Greatest professional challenge:
Since imperative
skills as an educator require time employed in industry prior to a faculty
appointment, one can tread the continuum of trailing in industry currency.
Prior to teaching, the renewal of professional credentialing as an
industry chef required ongoing practical applications of technical
expertise in a closed-circuit evaluation environment. As an alternative,
competitions surfaced as an opportunity for an immediate critique by
respected contemporaries in an open forum involving students. Not only has this
parallel provided for measuring up-to-date mechanical competence on the
watch of a pupil, but in the veneration as an instructor who has relevance. Maintaining
technical currency has required 30 competitions over a decade.

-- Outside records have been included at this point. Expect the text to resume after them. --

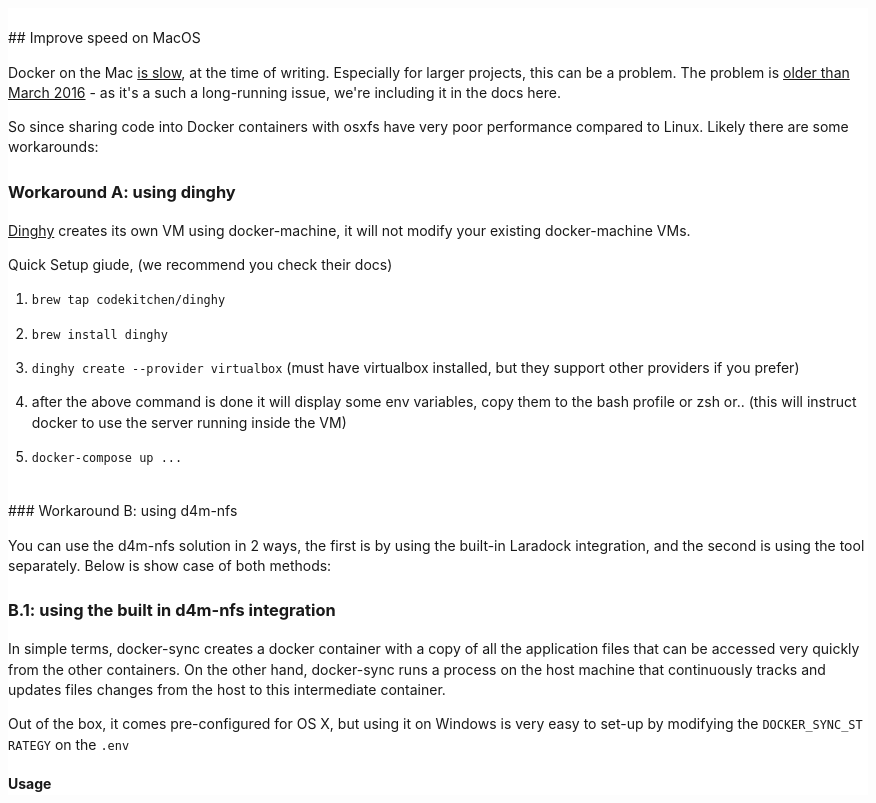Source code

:


<br/>
<a name="Speed-MacOS"></a>
## Improve speed on MacOS

Docker on the Mac [is slow](https://github.com/docker/for-mac/issues/77), at the time of writing. Especially for larger projects, this can be a problem. The problem is [older than March 2016](https://forums.docker.com/t/file-access-in-mounted-volumes-extremely-slow-cpu-bound/8076) - as it's a such a long-running issue, we're including it in the docs here.

So since sharing code into Docker containers with osxfs have very poor performance compared to Linux. Likely there are some workarounds:



### Workaround A: using dinghy

[Dinghy](https://github.com/codekitchen/dinghy) creates its own VM using docker-machine, it will not modify your existing docker-machine VMs.

Quick Setup giude, (we recommend you check their docs)

1) `brew tap codekitchen/dinghy`

2) `brew install dinghy`

3) `dinghy create --provider virtualbox` (must have virtualbox installed, but they support other providers if you prefer)

4) after the above command is done it will display some env variables, copy them to the bash profile or zsh or.. (this will instruct docker to use the server running inside the VM)

5) `docker-compose up ...`






<br/>
<a name="Docker-Sync"></a>
### Workaround B: using d4m-nfs

You can use the d4m-nfs solution in 2 ways, the first is by using the built-in Laradock integration, and the second is using the tool separately. Below is show case of both methods:


### B.1: using the built in d4m-nfs integration

In simple terms, docker-sync creates a docker container with a copy of all the application files that can be accessed very quickly from the other containers.
On the other hand, docker-sync runs a process on the host machine that continuously tracks and updates files changes from the host to this intermediate container.

Out of the box, it comes pre-configured for OS X, but using it on Windows is very easy to set-up by modifying the `DOCKER_SYNC_STRATEGY` on the `.env`

#### Usage
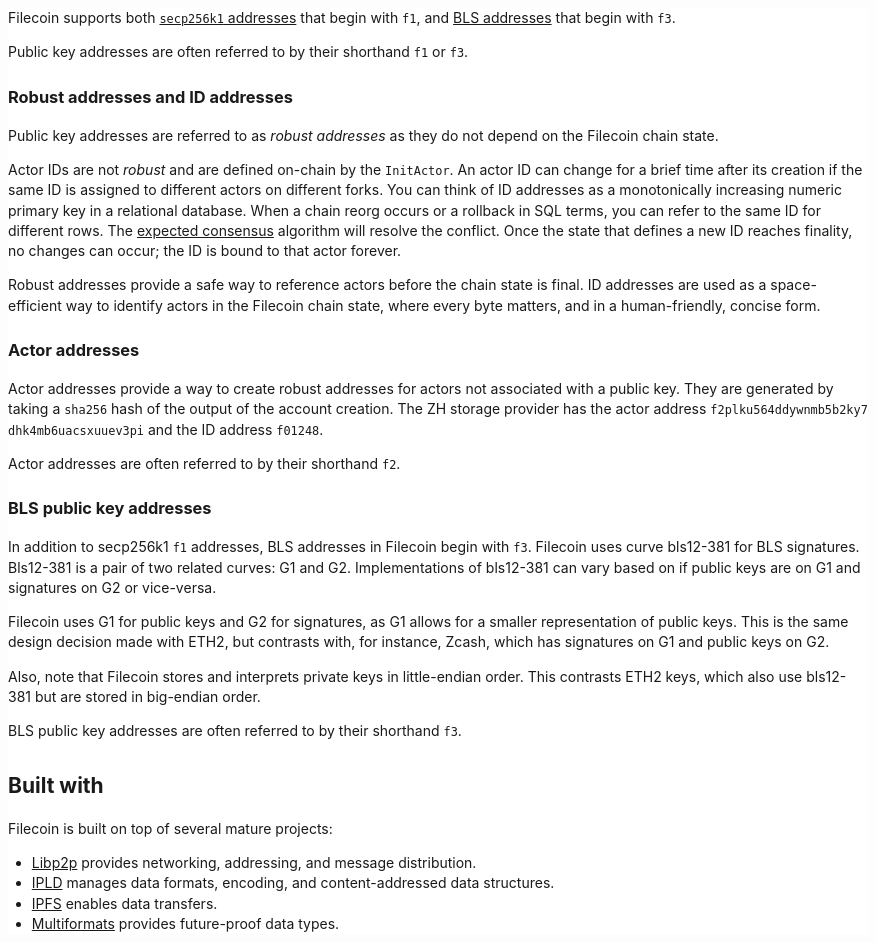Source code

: Filecoin supports both [`secp256k1` addresses](https://en.bitcoin.it/wiki/Secp256k1) that begin with `f1`, and [BLS addresses](https://en.wikipedia.org/wiki/BLS_digital_signature) that begin with `f3`.

Public key addresses are often referred to by their shorthand `f1` or `f3`.

### Robust addresses and ID addresses

Public key addresses are referred to as _robust addresses_ as they do not depend on the Filecoin chain state.

Actor IDs are not _robust_ and are defined on-chain by the `InitActor`. An actor ID can change for a brief time after its creation if the same ID is assigned to different actors on different forks. You can think of ID addresses as a monotonically increasing numeric primary key in a relational database. When a chain reorg occurs or a rollback in SQL terms, you can refer to the same ID for different rows. The [expected consensus](https://spec.filecoin.io/#section-algorithms.expected_consensus) algorithm will resolve the conflict. Once the state that defines a new ID reaches finality, no changes can occur; the ID is bound to that actor forever.

Robust addresses provide a safe way to reference actors before the chain state is final. ID addresses are used as a space-efficient way to identify actors in the Filecoin chain state, where every byte matters, and in a human-friendly, concise form.

### Actor addresses


Actor addresses provide a way to create robust addresses for actors not associated with a public key. They are generated by taking a `sha256` hash of the output of the account creation. The ZH storage provider has the actor address `f2plku564ddywnmb5b2ky7dhk4mb6uacsxuuev3pi` and the ID address `f01248`.

Actor addresses are often referred to by their shorthand `f2`.



### BLS public key addresses

In addition to secp256k1 `f1` addresses, BLS addresses in Filecoin begin with `f3`. Filecoin uses curve bls12-381 for BLS signatures. Bls12-381 is a pair of two related curves: G1 and G2. Implementations of bls12-381 can vary based on if public keys are on G1 and signatures on G2 or vice-versa.

Filecoin uses G1 for public keys and G2 for signatures, as G1 allows for a smaller representation of public keys. This is the same design decision made with ETH2, but contrasts with, for instance, Zcash, which has signatures on G1 and public keys on G2.

Also, note that Filecoin stores and interprets private keys in little-endian order. This contrasts ETH2 keys, which also use bls12-381 but are stored in big-endian order.

BLS public key addresses are often referred to by their shorthand `f3`.

## Built with

Filecoin is built on top of several mature projects:

- [Libp2p](https://libp2p.io/) provides networking, addressing, and message distribution.
- [IPLD](https://ipld.io/) manages data formats, encoding, and content-addressed data structures. 
- [IPFS](https://ipfs.tech/) enables data transfers. 
- [Multiformats](https://multiformats.io/) provides future-proof data types.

Greatest professional accomplishments:
In recognition of
the professional challenges involved in a dual role as an educator and
competent journeyman chef, I received a presidential award (Cutting Edge Award) at our own ACF Chef Connect educational conference in Minneapolis earlier this year. While the award stipulates leadership and service in multiple
forms, the acknowledgement of involving students within my own professional
development creates crosswalks among SLCC certificate students and master-level
mentors for generations to come. Two of my students
are also distinguished
alumni recipients.
Advice for students or others:
My family
justified education as an opportunity to internalize something that could never
be bought, sold or taken.
Future plans:
Nonprofit work
with sustainable agriculture and food safety constituencies, food security, mobile
markets located in food deserts, crop diversity in order to protect global food
security and minimizing food waste through old-world skills with modern
relevance.
Family:
Since my father
was a Marines aviator, we relocated every 18 months, so no place was home, and
you will always be the new kid in school. The intention of that childhood was
discipline as a product, an outcome, an achievement and not something applied
from without. Influences to cook were primarily tied to socialization skill
building, but as with many chefs, it was a grandmother who allowed you to stir
the gravy first.
Hobbies:
Horses. Gardening.
Fly-fishing. Social dance. Dutch oven cookery. Animal rescue.
Chef Leslie Seiferle poses with her 2019 Cutting Edge Award.